Records for this exercise:
============

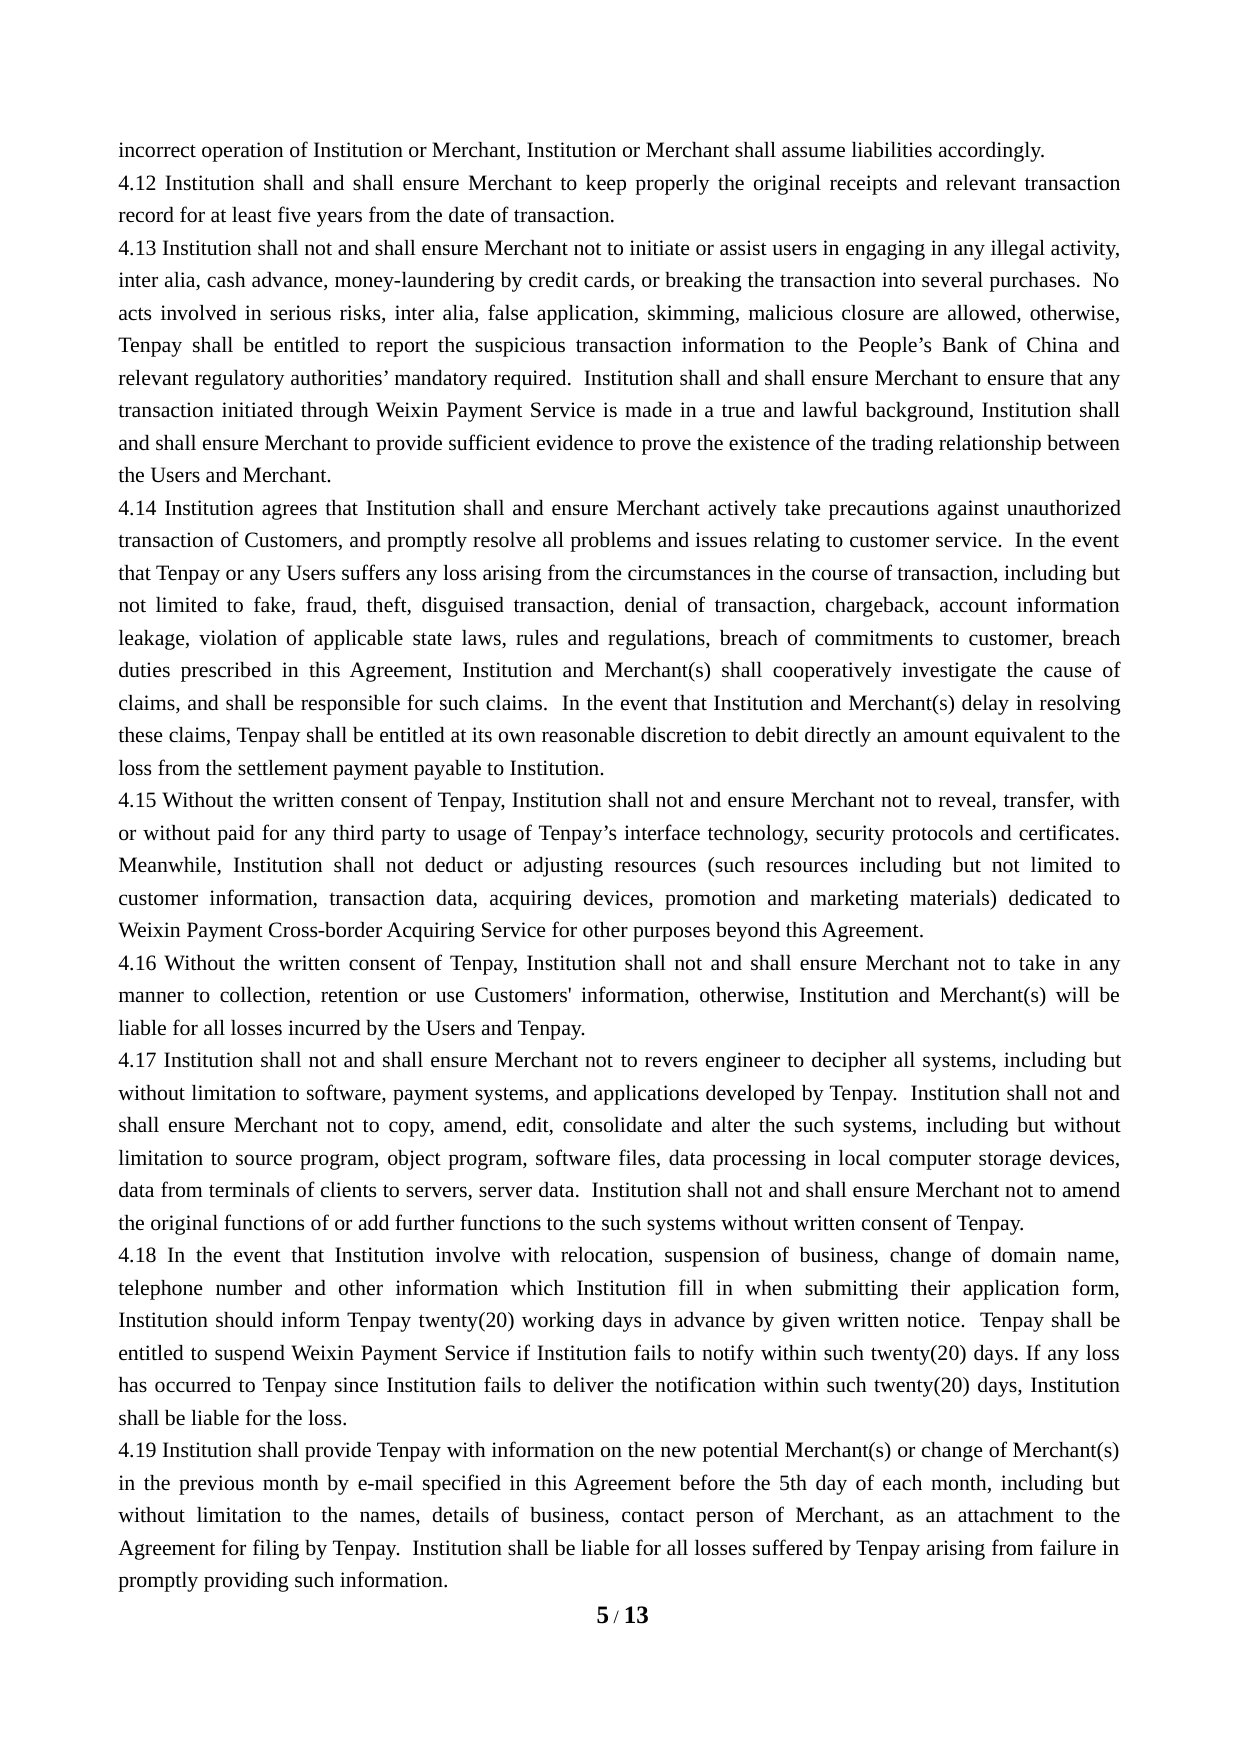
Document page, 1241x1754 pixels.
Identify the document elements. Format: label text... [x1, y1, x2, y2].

text 4.14 Institution agrees that Institution shall and ensure Merchant actively take precautions against unauthorized transaction of Customers, and promptly resolve all problems and issues relating to customer service. In the event that Tenpay or any Users suffers any loss arising from the circumstances in the course of transaction, including but not limited to fake, fraud, theft, disguised transaction, denial of transaction, chargeback, account information leakage, violation of applicable state laws, rules and regulations, breach of commitments to customer, breach duties prescribed in this Agreement, Institution and Merchant(s) shall cooperatively investigate the cause of claims, and shall be responsible for such claims. In the event that Institution and Merchant(s) delay in resolving these claims, Tenpay shall be entitled at its own reasonable discretion to debit directly an amount equivalent to the loss from the settlement payment payable to Institution. [118, 491, 1122, 784]
text 4.12 Institution shall and shall ensure Merchant to keep properly the original receipts and relevant transaction record for at least five years from the date of transaction. [118, 166, 1122, 231]
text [118, 134, 1122, 166]
text 4.15 Without the written consent of Tenpay, Institution shall not and ensure Merchant not to reveal, transfer, with or without paid for any third party to usage of Tenpay’s interface technology, security protocols and certificates. Meanwhile, Institution shall not deduct or adjusting resources (such resources including but not limited to customer information, transaction data, acquiring devices, promotion and marketing materials) dedicated to Weixin Payment Cross-border Acquiring Service for other purposes beyond this Agreement. [118, 784, 1122, 946]
text 4.18 In the event that Institution involve with relocation, suspension of business, change of domain name, telephone number and other information which Institution fill in when submitting their application form, Institution should inform Tenpay twenty(20) working days in advance by given written notice. Tenpay shall be entitled to suspend Weixin Payment Service if Institution fails to notify within such twenty(20) days. If any loss has occurred to Tenpay since Institution fails to deliver the notification within such twenty(20) days, Institution shall be liable for the loss. [118, 1239, 1122, 1434]
text 4.19 Institution shall provide Tenpay with information on the new potential Merchant(s) or change of Merchant(s) in the previous month by e-mail specified in this Agreement before the 5th day of each month, including but without limitation to the names, details of business, contact person of Merchant, as an attachment to the Agreement for filing by Tenpay. Institution shall be liable for all losses suffered by Tenpay arising from failure in promptly providing such information. [118, 1434, 1122, 1596]
text 4.16 Without the written consent of Tenpay, Institution shall not and shall ensure Merchant not to take in any manner to collection, retention or use Customers' information, otherwise, Institution and Merchant(s) will be liable for all losses incurred by the Users and Tenpay. [118, 946, 1122, 1044]
text 4.13 Institution shall not and shall ensure Merchant not to initiate or assist users in engaging in any illegal activity, inter alia, cash advance, money-laundering by credit cards, or breaking the transaction into several purchases. No acts involved in serious risks, inter alia, false application, skimming, malicious closure are allowed, otherwise, Tenpay shall be entitled to report the suspicious transaction information to the People’s Bank of China and relevant regulatory authorities’ mandatory required. Institution shall and shall ensure Merchant to ensure that any transaction initiated through Weixin Payment Service is made in a true and lawful background, Institution shall and shall ensure Merchant to provide sufficient evidence to prove the existence of the trading relationship between the Users and Merchant. [118, 231, 1122, 491]
text 4.17 Institution shall not and shall ensure Merchant not to revers engineer to decipher all systems, including but without limitation to software, payment systems, and applications developed by Tenpay. Institution shall not and shall ensure Merchant not to copy, amend, edit, consolidate and alter the such systems, including but without limitation to source program, object program, software files, data processing in local computer storage devices, data from terminals of clients to servers, server data. Institution shall not and shall ensure Merchant not to amend the original functions of or add further functions to the such systems without written consent of Tenpay. [118, 1044, 1122, 1239]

============

Your objective: A word-for-word copy of all the data is required, minus the pictures.

Answer to the exercise:
Document page, 1241x1754 pixels.
Identify the document elements. Format: label text... [x1, y1, x2, y2].

text 4.14 Institution agrees that Institution shall and ensure Merchant actively take precautions against unauthorized transaction of Customers, and promptly resolve all problems and issues relating to customer service. In the event that Tenpay or any Users suffers any loss arising from the circumstances in the course of transaction, including but not limited to fake, fraud, theft, disguised transaction, denial of transaction, chargeback, account information leakage, violation of applicable state laws, rules and regulations, breach of commitments to customer, breach duties prescribed in this Agreement, Institution and Merchant(s) shall cooperatively investigate the cause of claims, and shall be responsible for such claims. In the event that Institution and Merchant(s) delay in resolving these claims, Tenpay shall be entitled at its own reasonable discretion to debit directly an amount equivalent to the loss from the settlement payment payable to Institution. [118, 491, 1122, 784]
text 4.12 Institution shall and shall ensure Merchant to keep properly the original receipts and relevant transaction record for at least five years from the date of transaction. [118, 166, 1122, 231]
text [118, 134, 1122, 166]
text 4.15 Without the written consent of Tenpay, Institution shall not and ensure Merchant not to reveal, transfer, with or without paid for any third party to usage of Tenpay’s interface technology, security protocols and certificates. Meanwhile, Institution shall not deduct or adjusting resources (such resources including but not limited to customer information, transaction data, acquiring devices, promotion and marketing materials) dedicated to Weixin Payment Cross-border Acquiring Service for other purposes beyond this Agreement. [118, 784, 1122, 946]
text 4.18 In the event that Institution involve with relocation, suspension of business, change of domain name, telephone number and other information which Institution fill in when submitting their application form, Institution should inform Tenpay twenty(20) working days in advance by given written notice. Tenpay shall be entitled to suspend Weixin Payment Service if Institution fails to notify within such twenty(20) days. If any loss has occurred to Tenpay since Institution fails to deliver the notification within such twenty(20) days, Institution shall be liable for the loss. [118, 1239, 1122, 1434]
text 4.19 Institution shall provide Tenpay with information on the new potential Merchant(s) or change of Merchant(s) in the previous month by e-mail specified in this Agreement before the 5th day of each month, including but without limitation to the names, details of business, contact person of Merchant, as an attachment to the Agreement for filing by Tenpay. Institution shall be liable for all losses suffered by Tenpay arising from failure in promptly providing such information. [118, 1434, 1122, 1596]
text 4.16 Without the written consent of Tenpay, Institution shall not and shall ensure Merchant not to take in any manner to collection, retention or use Customers' information, otherwise, Institution and Merchant(s) will be liable for all losses incurred by the Users and Tenpay. [118, 946, 1122, 1044]
text 4.13 Institution shall not and shall ensure Merchant not to initiate or assist users in engaging in any illegal activity, inter alia, cash advance, money-laundering by credit cards, or breaking the transaction into several purchases. No acts involved in serious risks, inter alia, false application, skimming, malicious closure are allowed, otherwise, Tenpay shall be entitled to report the suspicious transaction information to the People’s Bank of China and relevant regulatory authorities’ mandatory required. Institution shall and shall ensure Merchant to ensure that any transaction initiated through Weixin Payment Service is made in a true and lawful background, Institution shall and shall ensure Merchant to provide sufficient evidence to prove the existence of the trading relationship between the Users and Merchant. [118, 231, 1122, 491]
text 4.17 Institution shall not and shall ensure Merchant not to revers engineer to decipher all systems, including but without limitation to software, payment systems, and applications developed by Tenpay. Institution shall not and shall ensure Merchant not to copy, amend, edit, consolidate and alter the such systems, including but without limitation to source program, object program, software files, data processing in local computer storage devices, data from terminals of clients to servers, server data. Institution shall not and shall ensure Merchant not to amend the original functions of or add further functions to the such systems without written consent of Tenpay. [118, 1044, 1122, 1239]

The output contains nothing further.